А Ливия! Она, созданная эдаким аватаром корабля, она кипела первозданной радостью. Ликовала откровенно по-варварски, будто дикарка с захудалой планеты, застрявшей в доиндустриальном невежестве. Разве только в пляс не пустилась — с подскоками и улюлюканьем.
«Удивляешься? — отдернул себя Антоний. — Зря. Это просто Аквилины в их естественной среде обитания. Между палубой и белым кабинетом есть разница, верно?»
И разве все они — эти одержимые мужчины и женщины, Ливии, Плавтии, Фабриции и Марции — разве они все не прирожденные безумцы, чье смертельное сумасшествие тщательно выпестовано с раннего детства, откорректировано в юности и полностью сформировано в зрелые годы?
— Ты не остановишь его? — тихо спросил Антоний у наварха.
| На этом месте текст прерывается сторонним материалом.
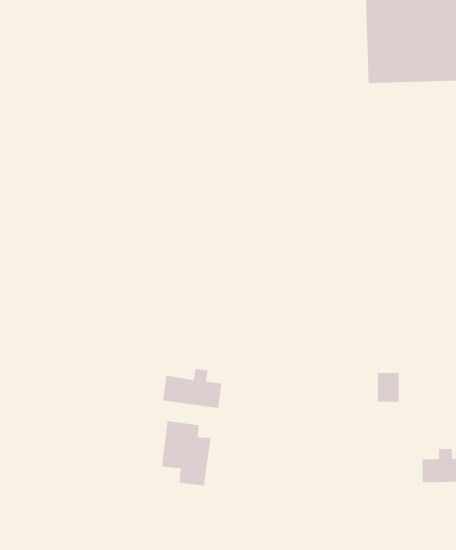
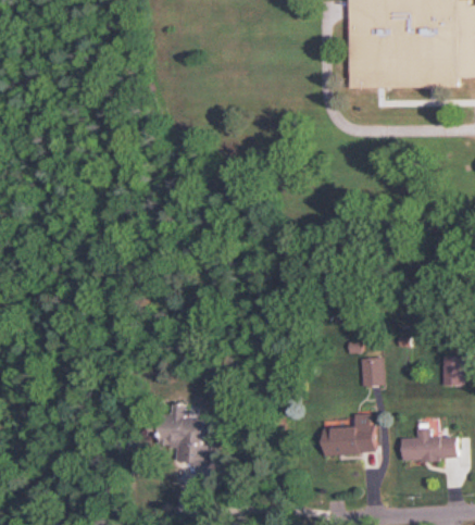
building: [162,368,222,409] -> none
building: none -> [323,413,374,454]

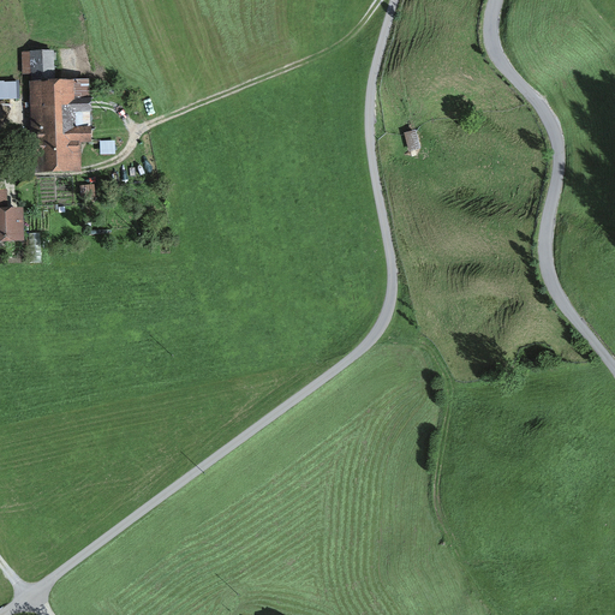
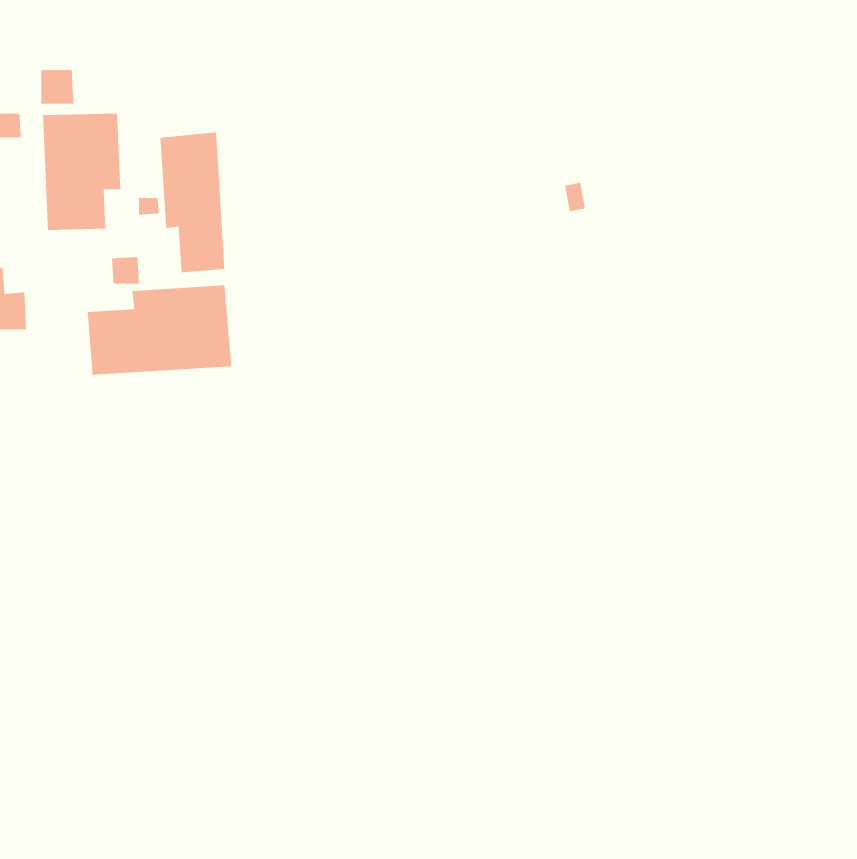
building: none -> [160,132,225,273]
building: none -> [87,285,232,376]

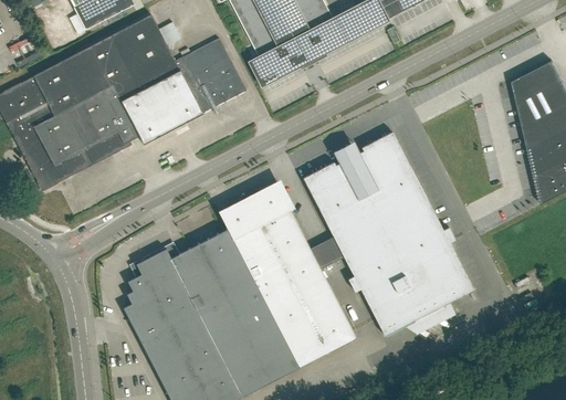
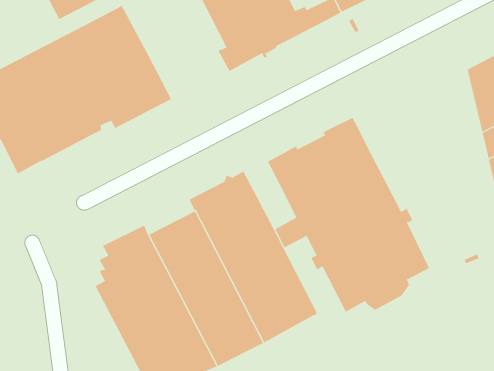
building: [176,38,247,112] -> none

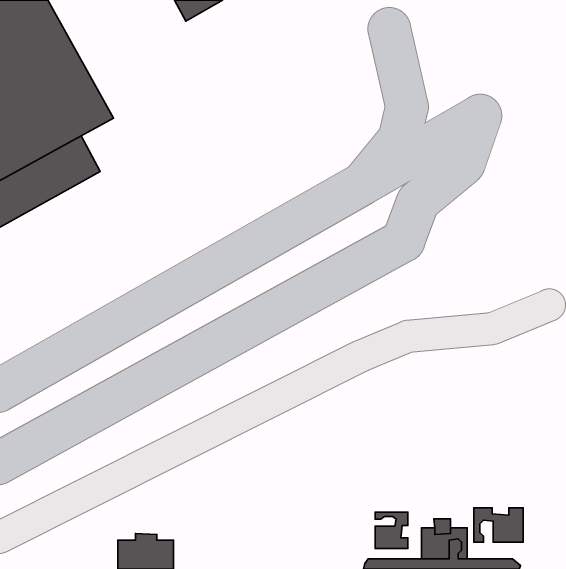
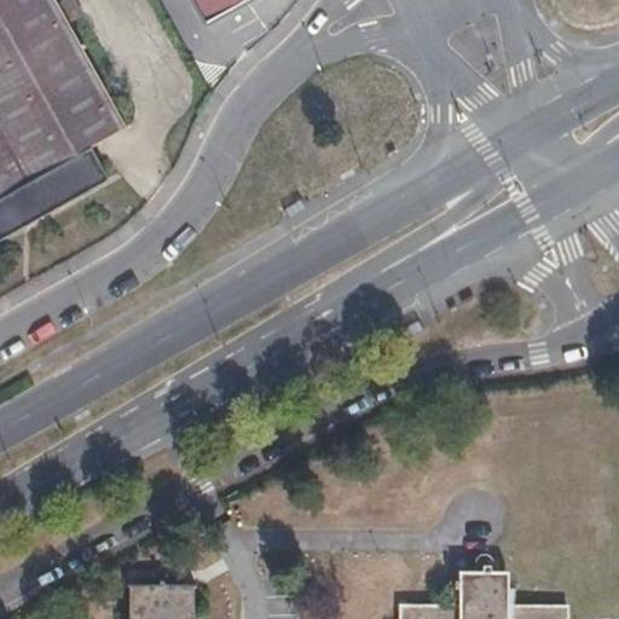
building: [474,508,523,542] -> none
building: [375,512,408,548] -> none

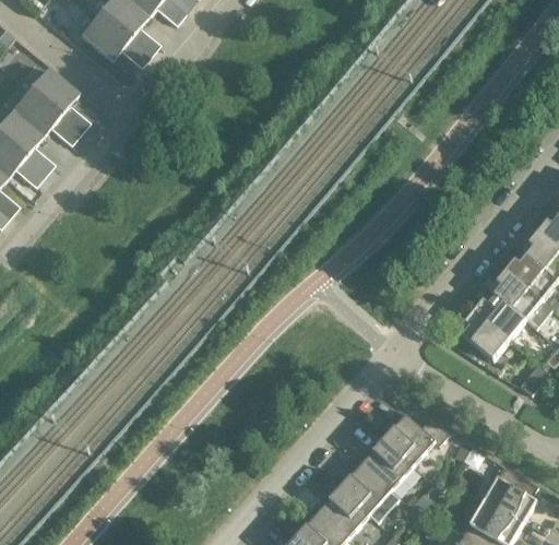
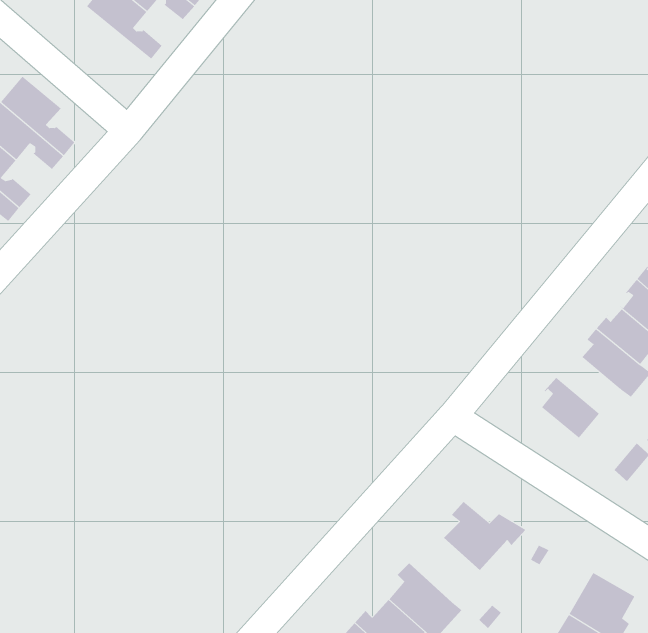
building: [80,13,150,67] -> none
building: [474,292,525,340] -> none
building: [356,439,413,490] -> none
— В честь чего это? — удивилась женщина.
— Он — префект, разве тут нет нарушения субординации?
Ливия легкомысленно отмахнулась.
— Пусть порезвится, развеется. В последние дни на нашего Доблестного слишком много всего навалилось.
— Считаешь, излечение от стресса придет к Марцию в бою?
По выражению лиц офицеров мостика Луций Антоний догадался, что те одобряют поступок префекта и вообще предпочтут смерть в бою самой деликатной психокоррекции.
Ливия лишь ехидно ухмыльнулась краешком рта, подтверждая эту неприятную догадку.
— Счастье, если ты еще помнишь, в труде. Там же черпается душевное спокойствие и жизненная сила, — неожиданно процитировала Фабриция, сделав это демонстративно — по громкой связи. — Или ты сомневаешься, Луций Антоний?
Полудобровольный пассажир «Аквилы» растерянно огляделся по сторонам. Он никогда не думал…
— Да ты мятежник почище Гая Ацилия и всех нас вместе взятых! — удивленно присвистнула Ливия. — Мы тоже безумно любим дело своей жизни, вообрази!
— И упираемся, когда какой-то великий теоретик, вроде тебя, поковырявшись в мозгах, решает отнять у нас единственный смысл жизни, — проворчал мрачный Плавтий.
Астрогаторы традиционно не жаловали психокоррекционную службу. Живым и одушевленным навигационным приборам, в чьей бездонной памяти содержится больше звездных координат, чем в некоторых галактических атласах, не улыбалось отчитываться перед умниками, не способными отличить аксиометр от астросекстанта.
После «Фортуны» — флагманской квинквиремы — любой корабль будет казаться маленьким. И внушительная «Аквила», и уж тем более, крошка «Либертас», где отдельная каюта есть только у наварха. Но по привычке Кассия не роптала, а Гай Ацилий стойко терпел неудобства, как и подобает живорожденному патрицию. Проблема крылась в другом: Ацилий работал в поте лица, а его невеста отчаянно скучала. Точнее, она бы прекрасно провела избыток свободного времени в своем Мире Зимы, но Гай каждый визит Кассии в виртуальный лес сопровождал деликатными увещеваниями, мол, теперь, когда перед ней открыто столько возможностей, стыдно бездельничать.